TASKS AND EXERCISES:
(a) From the raid10 queue limits patch below, reproduce verbatim the part that opens with the words containing "Build the queue" and closes with "insertions(+), 27 deletions(-)".
(b) Carry on the raid10 queue limits patch below, starting right after its final line.

-- Begin TEXT EXCERPT --

Build the queue limits outside the queue and apply them using
queue_limits_set.   To make the code more obvious also split the queue
limits handling into separate helpers.

Signed-off-by: Christoph Hellwig <hch@lst.de>
---
 drivers/md/raid10.c | 60 +++++++++++++++++++++++++--------------------
 1 file changed, 33 insertions(+), 27 deletions(-)

diff --git a/drivers/md/raid10.c b/drivers/md/raid10.c
index 95fa9e728f95a9..692a3bd94100e2 100644
--- a/drivers/md/raid10.c
+++ b/drivers/md/raid10.c
@@ -2124,10 +2124,9 @@ static int raid10_add_disk(struct mddev *mddev, struct md_rdev *rdev)
 			continue;
 		}
 
-		if (!mddev_is_dm(mddev))
-			disk_stack_limits(mddev->gendisk, rdev->bdev,
-					  rdev->data_offset << 9);
-
+		err = mddev_stack_new_rdev(mddev, rdev);
+		if (err)
+			return err;
 		p->head_position = 0;
 		p->recovery_disabled = mddev->recovery_disabled - 1;
 		rdev->raid_disk = mirror;
@@ -2143,10 +2142,9 @@ static int raid10_add_disk(struct mddev *mddev, struct md_rdev *rdev)
 		clear_bit(In_sync, &rdev->flags);
 		set_bit(Replacement, &rdev->flags);
 		rdev->raid_disk = repl_slot;
-		err = 0;
-		if (!mddev_is_dm(mddev))
-			disk_stack_limits(mddev->gendisk, rdev->bdev,
-					  rdev->data_offset << 9);
+		err = mddev_stack_new_rdev(mddev, rdev);
+		if (err)

-- End TEXT EXCERPT --
-- Begin SUPPLIED ENTRIES --

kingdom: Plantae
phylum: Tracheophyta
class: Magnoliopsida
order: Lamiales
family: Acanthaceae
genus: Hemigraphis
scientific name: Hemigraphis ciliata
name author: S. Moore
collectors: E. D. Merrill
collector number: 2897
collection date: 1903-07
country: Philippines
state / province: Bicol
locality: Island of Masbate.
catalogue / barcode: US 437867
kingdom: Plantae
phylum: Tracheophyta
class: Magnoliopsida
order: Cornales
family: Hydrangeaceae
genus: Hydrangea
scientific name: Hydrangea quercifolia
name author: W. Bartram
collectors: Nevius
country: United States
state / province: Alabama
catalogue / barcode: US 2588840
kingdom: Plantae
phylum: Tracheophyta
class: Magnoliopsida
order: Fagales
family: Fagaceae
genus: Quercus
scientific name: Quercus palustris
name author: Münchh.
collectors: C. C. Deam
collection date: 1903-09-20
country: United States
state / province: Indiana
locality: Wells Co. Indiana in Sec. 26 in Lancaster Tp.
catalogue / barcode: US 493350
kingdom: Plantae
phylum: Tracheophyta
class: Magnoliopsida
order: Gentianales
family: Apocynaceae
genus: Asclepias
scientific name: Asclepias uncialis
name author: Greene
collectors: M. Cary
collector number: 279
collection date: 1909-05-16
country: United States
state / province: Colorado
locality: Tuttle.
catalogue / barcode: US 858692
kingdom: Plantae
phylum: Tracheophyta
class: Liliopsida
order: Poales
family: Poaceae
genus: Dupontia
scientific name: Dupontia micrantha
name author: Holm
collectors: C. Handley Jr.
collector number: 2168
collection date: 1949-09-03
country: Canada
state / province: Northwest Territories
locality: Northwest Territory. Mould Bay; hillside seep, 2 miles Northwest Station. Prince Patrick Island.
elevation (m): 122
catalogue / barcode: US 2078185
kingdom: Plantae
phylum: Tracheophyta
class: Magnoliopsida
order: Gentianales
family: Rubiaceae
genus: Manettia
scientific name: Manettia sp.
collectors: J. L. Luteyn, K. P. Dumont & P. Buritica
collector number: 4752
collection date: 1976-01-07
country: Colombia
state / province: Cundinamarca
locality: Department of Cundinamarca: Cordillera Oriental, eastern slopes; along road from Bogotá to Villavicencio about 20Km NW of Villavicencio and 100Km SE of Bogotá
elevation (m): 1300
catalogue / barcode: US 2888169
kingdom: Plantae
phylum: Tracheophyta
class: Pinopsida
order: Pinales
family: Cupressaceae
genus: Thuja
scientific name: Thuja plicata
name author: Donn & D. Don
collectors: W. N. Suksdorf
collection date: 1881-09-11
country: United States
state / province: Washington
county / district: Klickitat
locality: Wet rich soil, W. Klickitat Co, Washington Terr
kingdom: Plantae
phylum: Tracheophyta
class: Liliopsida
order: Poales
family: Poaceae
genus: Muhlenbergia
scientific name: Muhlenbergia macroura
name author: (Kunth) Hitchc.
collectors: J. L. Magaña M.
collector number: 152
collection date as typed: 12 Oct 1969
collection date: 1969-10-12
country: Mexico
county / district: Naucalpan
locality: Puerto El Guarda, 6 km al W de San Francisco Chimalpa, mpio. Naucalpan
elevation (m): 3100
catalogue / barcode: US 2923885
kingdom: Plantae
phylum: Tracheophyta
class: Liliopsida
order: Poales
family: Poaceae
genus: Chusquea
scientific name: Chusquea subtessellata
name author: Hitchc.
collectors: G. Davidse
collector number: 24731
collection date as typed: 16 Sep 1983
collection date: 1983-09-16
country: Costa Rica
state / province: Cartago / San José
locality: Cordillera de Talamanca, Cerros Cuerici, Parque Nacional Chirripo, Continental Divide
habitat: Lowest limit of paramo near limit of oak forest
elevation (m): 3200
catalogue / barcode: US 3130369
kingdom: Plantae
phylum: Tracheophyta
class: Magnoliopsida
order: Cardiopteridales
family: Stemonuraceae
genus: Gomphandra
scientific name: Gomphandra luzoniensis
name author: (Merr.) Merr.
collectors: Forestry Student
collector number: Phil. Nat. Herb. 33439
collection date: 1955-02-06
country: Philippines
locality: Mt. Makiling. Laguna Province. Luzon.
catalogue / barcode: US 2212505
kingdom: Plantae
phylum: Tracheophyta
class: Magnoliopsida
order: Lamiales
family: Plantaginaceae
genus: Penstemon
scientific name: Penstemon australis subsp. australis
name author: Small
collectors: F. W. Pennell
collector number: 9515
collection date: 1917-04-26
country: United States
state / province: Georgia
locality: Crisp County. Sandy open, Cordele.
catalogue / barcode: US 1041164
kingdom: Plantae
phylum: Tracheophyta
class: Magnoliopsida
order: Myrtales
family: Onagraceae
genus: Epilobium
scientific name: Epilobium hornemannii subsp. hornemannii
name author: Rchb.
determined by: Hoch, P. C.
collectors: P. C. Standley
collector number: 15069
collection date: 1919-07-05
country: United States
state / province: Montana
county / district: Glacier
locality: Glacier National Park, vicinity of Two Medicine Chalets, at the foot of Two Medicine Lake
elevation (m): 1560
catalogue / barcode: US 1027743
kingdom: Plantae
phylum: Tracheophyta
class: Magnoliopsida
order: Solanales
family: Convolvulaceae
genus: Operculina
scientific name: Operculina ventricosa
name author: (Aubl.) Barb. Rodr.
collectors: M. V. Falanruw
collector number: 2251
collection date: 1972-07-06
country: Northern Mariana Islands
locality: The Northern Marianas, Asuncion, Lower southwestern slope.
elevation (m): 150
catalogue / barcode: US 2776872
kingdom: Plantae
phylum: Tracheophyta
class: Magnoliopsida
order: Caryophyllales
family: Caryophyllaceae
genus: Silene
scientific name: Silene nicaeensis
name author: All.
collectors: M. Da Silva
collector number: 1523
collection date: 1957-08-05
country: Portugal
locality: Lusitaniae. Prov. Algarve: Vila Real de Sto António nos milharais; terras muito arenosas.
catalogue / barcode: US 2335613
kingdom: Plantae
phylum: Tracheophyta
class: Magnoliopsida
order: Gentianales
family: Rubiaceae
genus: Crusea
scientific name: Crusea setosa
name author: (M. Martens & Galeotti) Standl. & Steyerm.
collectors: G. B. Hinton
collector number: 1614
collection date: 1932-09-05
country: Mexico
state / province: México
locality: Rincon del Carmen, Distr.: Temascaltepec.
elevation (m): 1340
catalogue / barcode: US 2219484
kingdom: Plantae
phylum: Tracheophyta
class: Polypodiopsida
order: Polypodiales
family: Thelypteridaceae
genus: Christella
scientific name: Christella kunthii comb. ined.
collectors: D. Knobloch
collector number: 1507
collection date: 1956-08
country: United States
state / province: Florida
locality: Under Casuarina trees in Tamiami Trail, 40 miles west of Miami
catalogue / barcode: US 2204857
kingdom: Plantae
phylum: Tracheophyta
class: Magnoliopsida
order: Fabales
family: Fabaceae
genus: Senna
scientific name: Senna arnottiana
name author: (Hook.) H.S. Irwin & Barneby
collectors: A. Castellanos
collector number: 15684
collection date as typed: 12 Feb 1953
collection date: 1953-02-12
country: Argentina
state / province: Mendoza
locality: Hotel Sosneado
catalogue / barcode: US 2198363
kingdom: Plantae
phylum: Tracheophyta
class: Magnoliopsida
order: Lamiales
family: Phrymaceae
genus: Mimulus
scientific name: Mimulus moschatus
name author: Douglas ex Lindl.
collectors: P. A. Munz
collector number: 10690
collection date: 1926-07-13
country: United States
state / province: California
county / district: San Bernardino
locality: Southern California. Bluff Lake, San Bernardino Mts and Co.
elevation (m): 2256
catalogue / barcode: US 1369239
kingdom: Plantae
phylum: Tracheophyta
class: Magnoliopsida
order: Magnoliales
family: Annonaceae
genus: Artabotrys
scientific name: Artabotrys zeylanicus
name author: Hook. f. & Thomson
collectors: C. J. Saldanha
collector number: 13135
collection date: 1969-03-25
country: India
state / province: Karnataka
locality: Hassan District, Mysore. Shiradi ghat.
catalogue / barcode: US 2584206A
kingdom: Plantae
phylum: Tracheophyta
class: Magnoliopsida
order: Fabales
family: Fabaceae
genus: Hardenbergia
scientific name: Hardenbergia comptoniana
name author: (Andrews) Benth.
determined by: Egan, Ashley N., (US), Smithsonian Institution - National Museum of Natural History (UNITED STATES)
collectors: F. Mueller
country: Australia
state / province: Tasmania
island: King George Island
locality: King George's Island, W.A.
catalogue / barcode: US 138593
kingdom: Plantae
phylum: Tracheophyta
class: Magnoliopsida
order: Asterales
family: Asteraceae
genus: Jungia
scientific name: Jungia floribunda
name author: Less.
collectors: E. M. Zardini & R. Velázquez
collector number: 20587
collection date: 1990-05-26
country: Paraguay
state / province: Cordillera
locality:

-- End SUPPLIED ENTRIES --

ANSWERS FOR THIS EXERCISE:
(a)
Build the queue limits outside the queue and apply them using
queue_limits_set.   To make the code more obvious also split the queue
limits handling into separate helpers.

Signed-off-by: Christoph Hellwig <hch@lst.de>
---
 drivers/md/raid10.c | 60 +++++++++++++++++++++++++--------------------
 1 file changed, 33 insertions(+), 27 deletions(-)

(b)
+			return err;
 		conf->fullsync = 1;
 		WRITE_ONCE(p->replacement, rdev);
 	}
@@ -3995,14 +3993,26 @@ static struct r10conf *setup_conf(struct mddev *mddev)
 	return ERR_PTR(err);
 }
 
-static void raid10_set_io_opt(struct r10conf *conf)
+static unsigned int raid10_nr_stripes(struct r10conf *conf)
 {
-	int raid_disks = conf->geo.raid_disks;
+	unsigned int raid_disks = conf->geo.raid_disks;
+
+	if (conf->geo.raid_disks % conf->geo.near_copies)
+		return raid_disks;
+	return raid_disks / conf->geo.near_copies;
+}
 
-	if (!(conf->geo.raid_disks % conf->geo.near_copies))
-		raid_disks /= conf->geo.near_copies;
-	blk_queue_io_opt(conf->mddev->queue, (conf->mddev->chunk_sectors << 9) *
-			 raid_disks);
+static int raid10_set_queue_limits(struct mddev *mddev)
+{
+	struct r10conf *conf = mddev->private;
+	struct queue_limits lim;
+
+	blk_set_stacking_limits(&lim);
+	lim.max_write_zeroes_sectors = 0;
+	lim.io_min = mddev->chunk_sectors << 9;
+	lim.io_opt = lim.io_min * raid10_nr_stripes(conf);
+	mddev_stack_rdev_limits(mddev, &lim);
+	return queue_limits_set(mddev->queue, &lim);
 }
 
 static int raid10_run(struct mddev *mddev)
@@ -4014,6 +4024,7 @@ static int raid10_run(struct mddev *mddev)
 	sector_t size;
 	sector_t min_offset_diff = 0;
 	int first = 1;
+	int ret = -EIO;
 
 	if (mddev->private == NULL) {
 		conf = setup_conf(mddev);
@@ -4040,12 +4051,6 @@ static int raid10_run(struct mddev *mddev)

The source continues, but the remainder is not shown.